In the differential diagnosis between parathyroid and thyroid lesions, our results are consistent with those sowed in the study of Batur A. et al. [36] that analyzing 21 parathyroid adenomas and 71 thyroid nodules (40 benign lesions; 31 malignant lesions) showed that parathyroid adenomas had higher stiffness levels compared to benign thyroid nodules (mean SWV ± SD: 3.09 ± 0.75 vs. 2.20 ± 0.39 m/s: p < 0.001) and significant lower stiffness levels compared to malignant thyroid nodules (mean SWV: 3.09 ± 0.75 vs. 3.9 ± 0.43 m/s: p < 0.001).

New insights could be arise from the use of 3-D ultrasound in distinguishing between parathyroid lesions from other neck lesions. Indeed nowadays, three-dimensional US was demonstrated to be highly accurate in diagnosing thyroid nodules and in the differential diagnosis between benign and malignant thyroid nodules [37].
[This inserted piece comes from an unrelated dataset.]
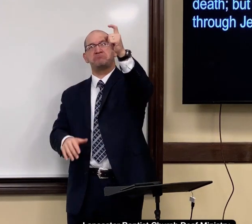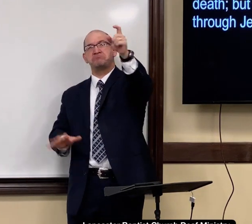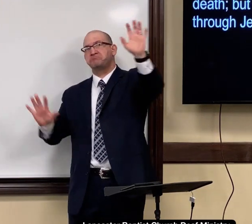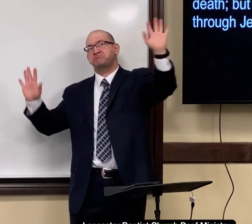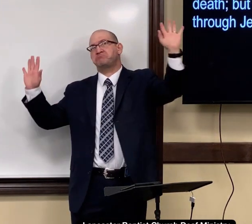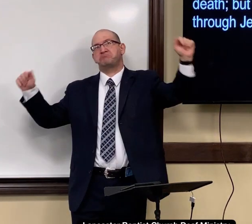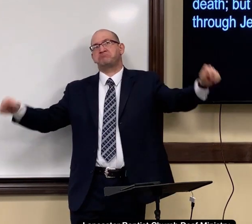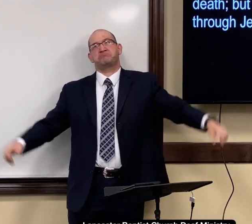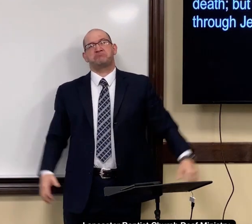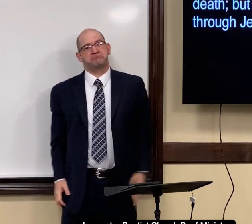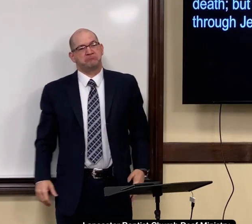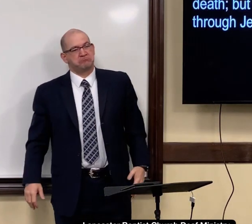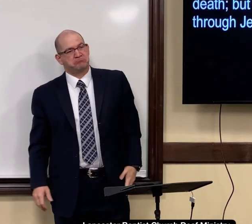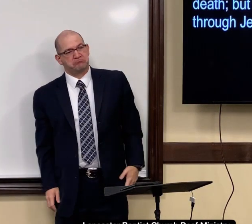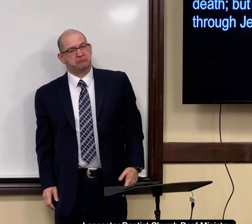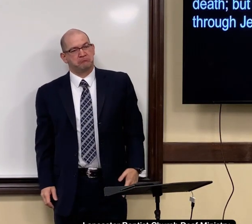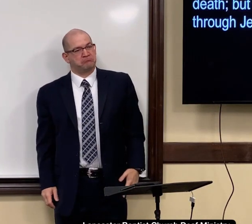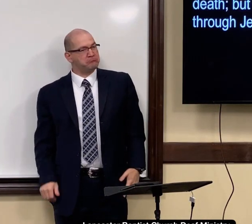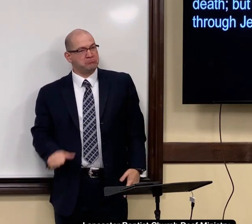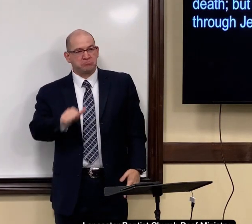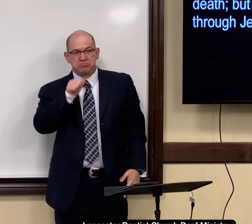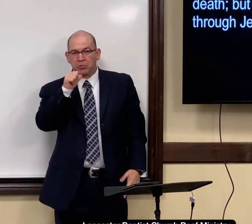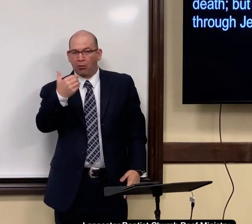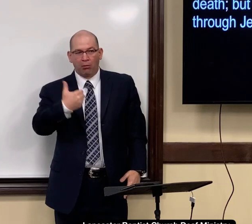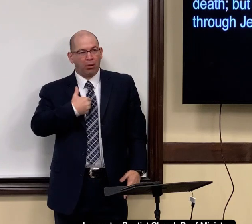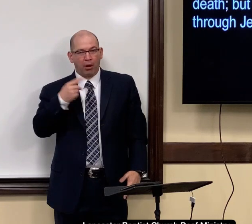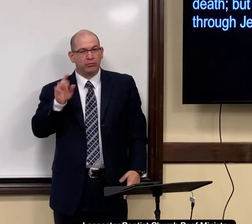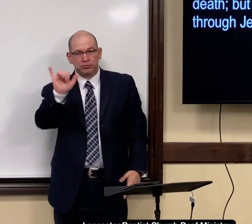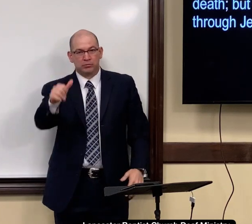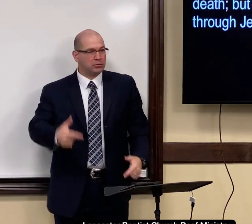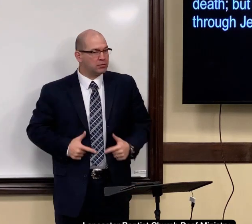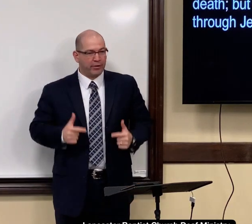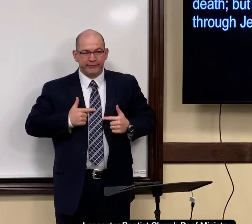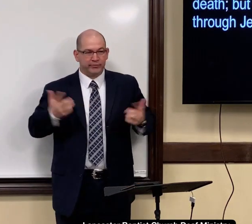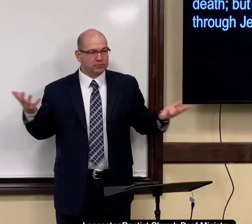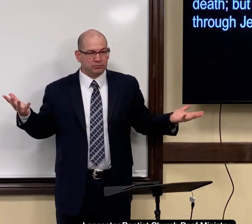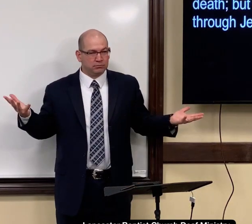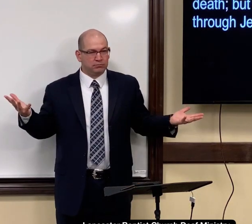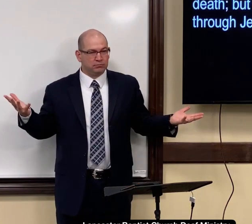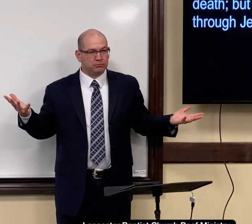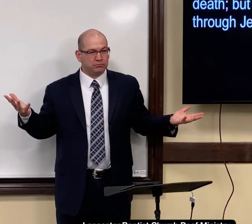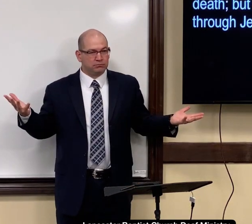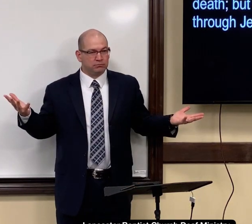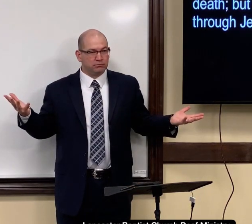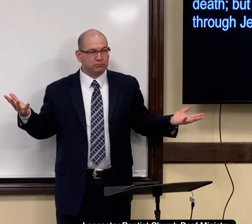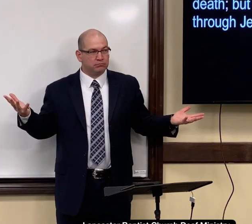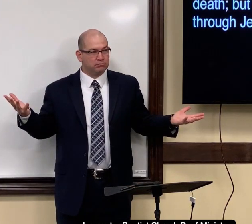say no you know god keep your gift they will not have eternal life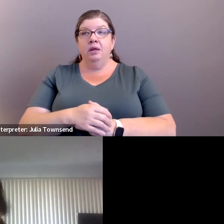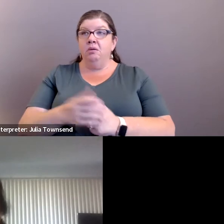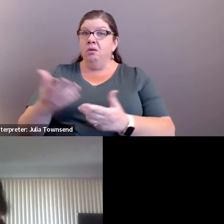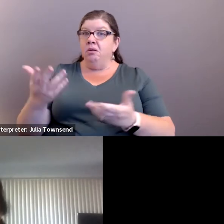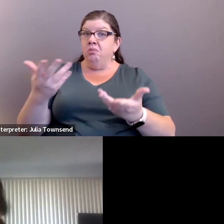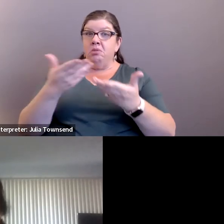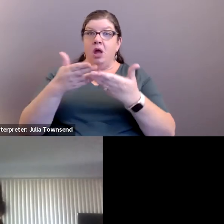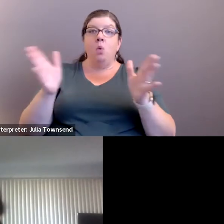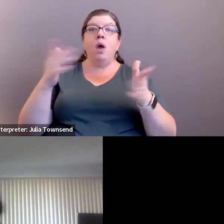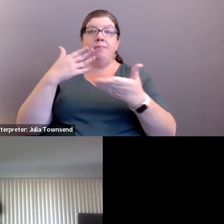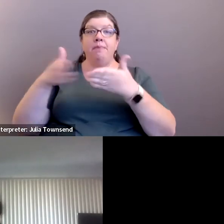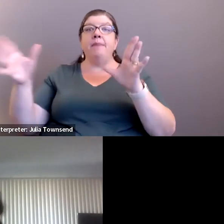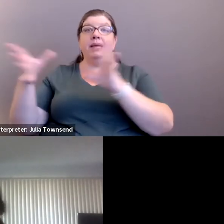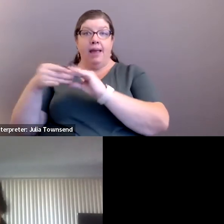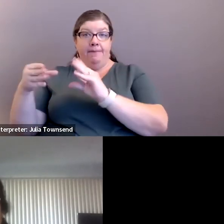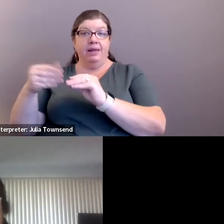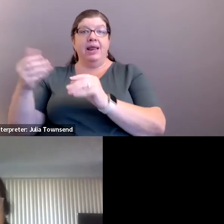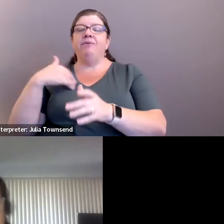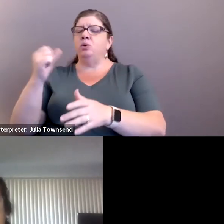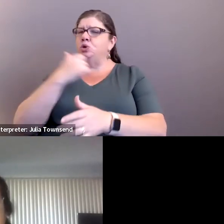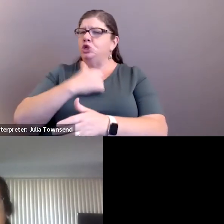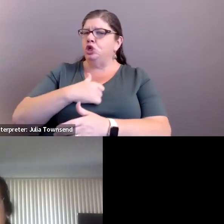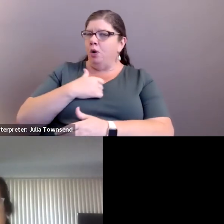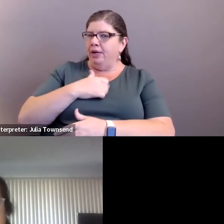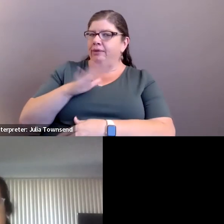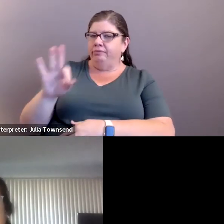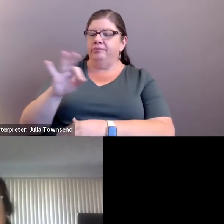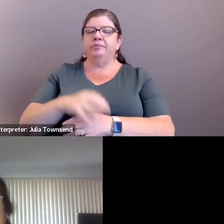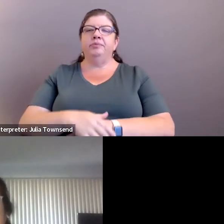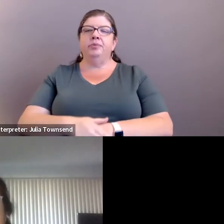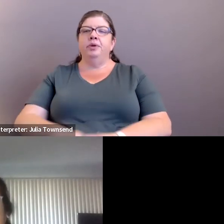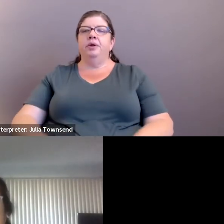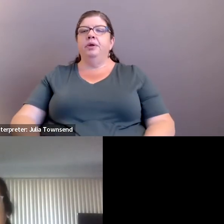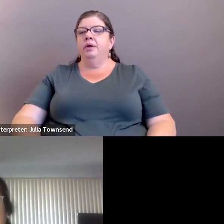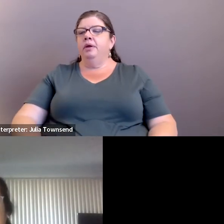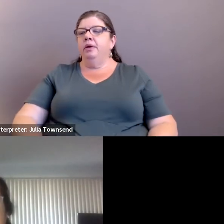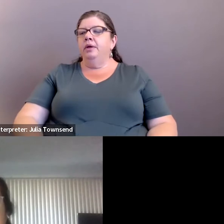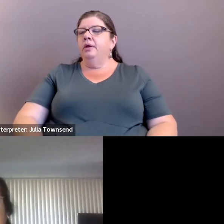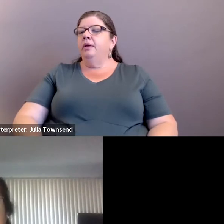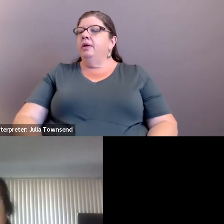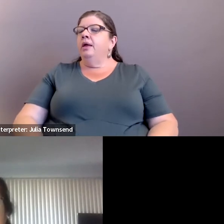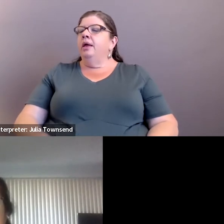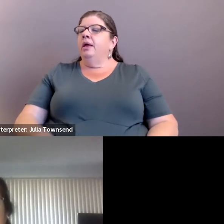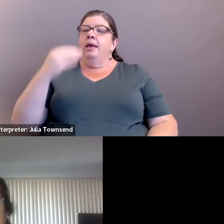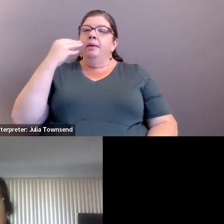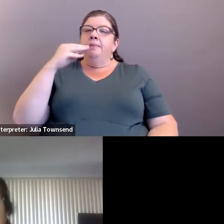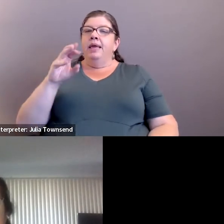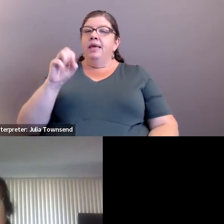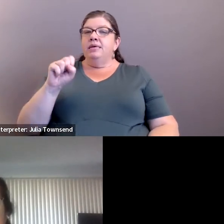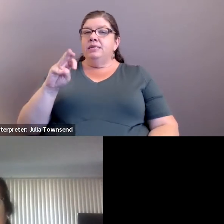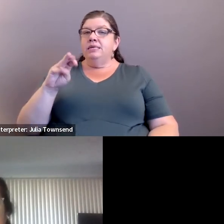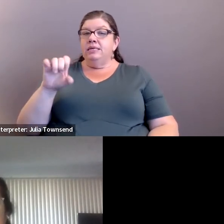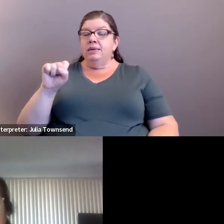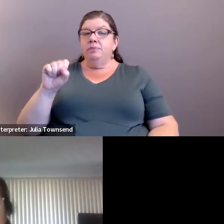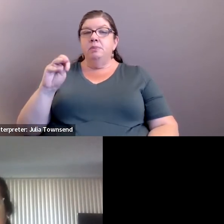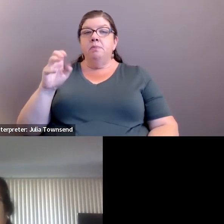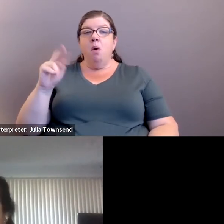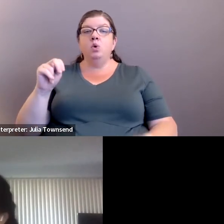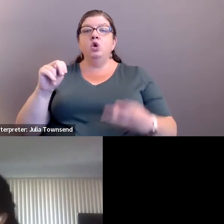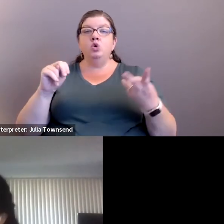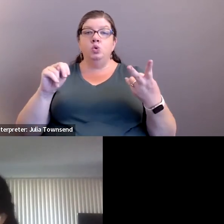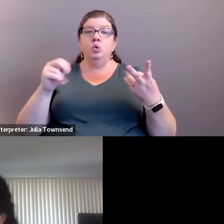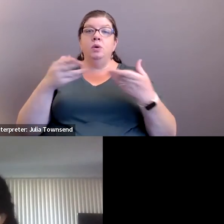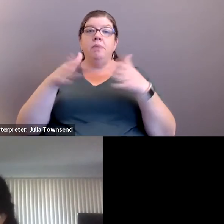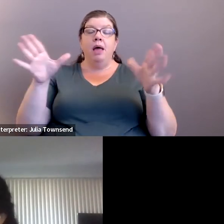I think public comments. Oh, you do have public comments. Yes. apologize. No, good. Okay. Ms. Simms-Muton, we have two public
Our study has some limitations. (1) The use of ECI was not effective in all patients: in 6 patients a reliable elastogram could not be obtained due to tachycardia, therefore these patients were not included in the study. (2) There is a limited caseload: a study on a larger population is necessary for greater statistical value. Further multicenter studies, and hopefully, international guidelines to be applied in the future are warranted.

In conclusion, our preliminary results have important implications for patient care: we demonstrated that quasi-static USE with ECI could be a useful additional tool to improve the preoperative US detection of parathyroid lesions, as well as in discriminating between benign and malignant lesions. The new 3-D probes might offer further improvements.